As she sat in a car with her boyfriend, Keosha N. Gilmore was killed by a childhood friend who fired a bullet into her head and a second bullet into her chest because Gilmore did not want to date him instead, a Suffolk prosecutor said today.
Gilmore was 25 years old on Feb. 19, 2012, when she was allegedly shot to death by Christopher Jackson, the childhood friend who wanted a romantic relationship, Suffolk Assistant District Attorney Gretchen Lundgren said during Jackson’s arraignment in Dorchester Municipal Court on murder charges today.
“This was not a random murder,’’ Lundgren said in court. “This was a premeditated act of unspeakable violence precipitated by the defendant’s unwillingness to accept that Miss Gilmore, who was a childhood friend of his, didn’t share the same romantic feelings that he had for her.’’
But defense attorney Kevin Macdonald said that his client was an innocent man wrongly accused of a horrific crime. Macdonald said Jackson has continually cooperated with Boston police detectives ever since Gilmore’s murder.
Macdonald said that as part of that agreement, Jackson provided a DNA sample to authorities, the very same DNA evidence that prosecutors allege links Jackson to items dumped in a nearby cemetery after the shooting, which include the gun that killed Gilmore, a pair of latex gloves, and a hat.

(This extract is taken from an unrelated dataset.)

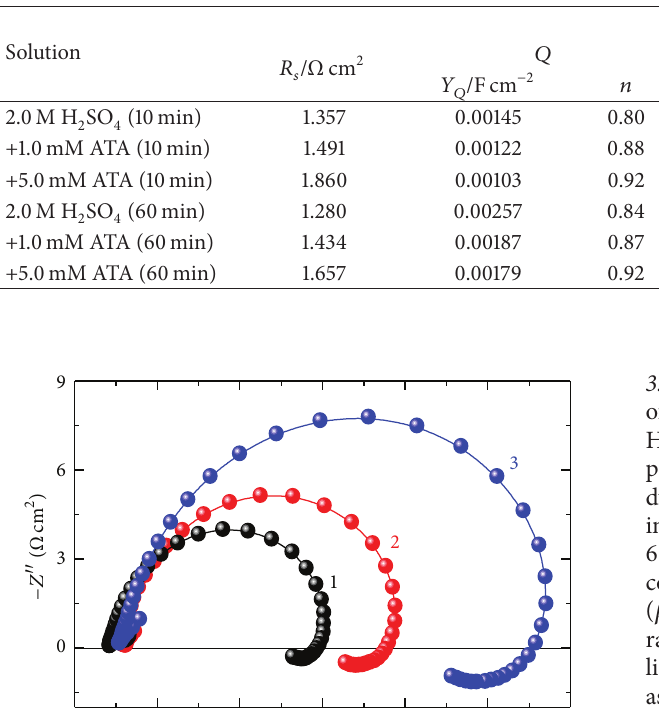
SO solutions. 2 4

“He’s never been in trouble with the law,’’ said Macdonald. “He cooperated fully with this investigation. He provided a DNA sample when he didn’t have to do that. That’s evidence of an individual’s innocence, rather than their guilt.’’
Jackson, 26, did not come into the prisoner’s dock at the request of his attorney and was not seen by a large number of Gilmore’s relatives, including her mother, her stepfather, and her great-aunt, who filled three rows in the courtroom
Jackson’s mother and other relatives sat across the aisle from Gilmore’s family.

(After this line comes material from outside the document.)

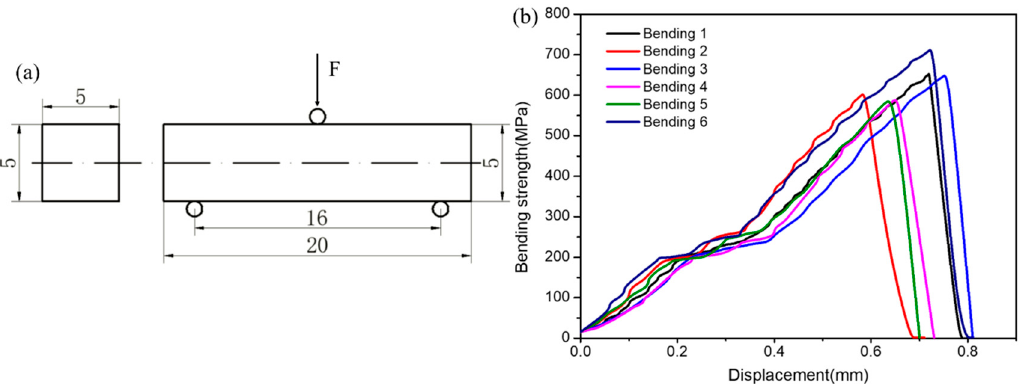
Figure 9. ( a ) Dimension of the as-SLMed Al-Si samples and ( b ) bending strength-displacement curves for the as-built samples. Table 5. Bending data for the Al-Si alloys manufactured by different methods.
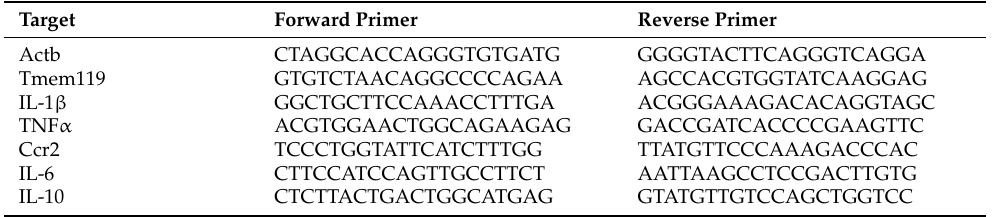
Table 1. Primers for real-time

Outside the courtroom after the conclusion of the arraignment, Gilmore’s great-aunt spoke with the family of the accused killer.
“I am sorry,’’ she was overheard telling Jackson’s relative. “Put it in God’s hands.’’
Gilmore’s great-aunt held hands with a woman Jackson’s defense attorney identified as Jackson’s aunt.
Gilmore’s great-aunt, who described her connection to Gilmore but who refused to give ner name, described Keosha as a “very quiet, friendly person’’ who “never got into nothing.’’
“We have to put everything in God’s hands,’’ she said as she was leaving the courthouse. “He will take care of it.’’
Except for the great-aunt, relatives on both sides declined comment.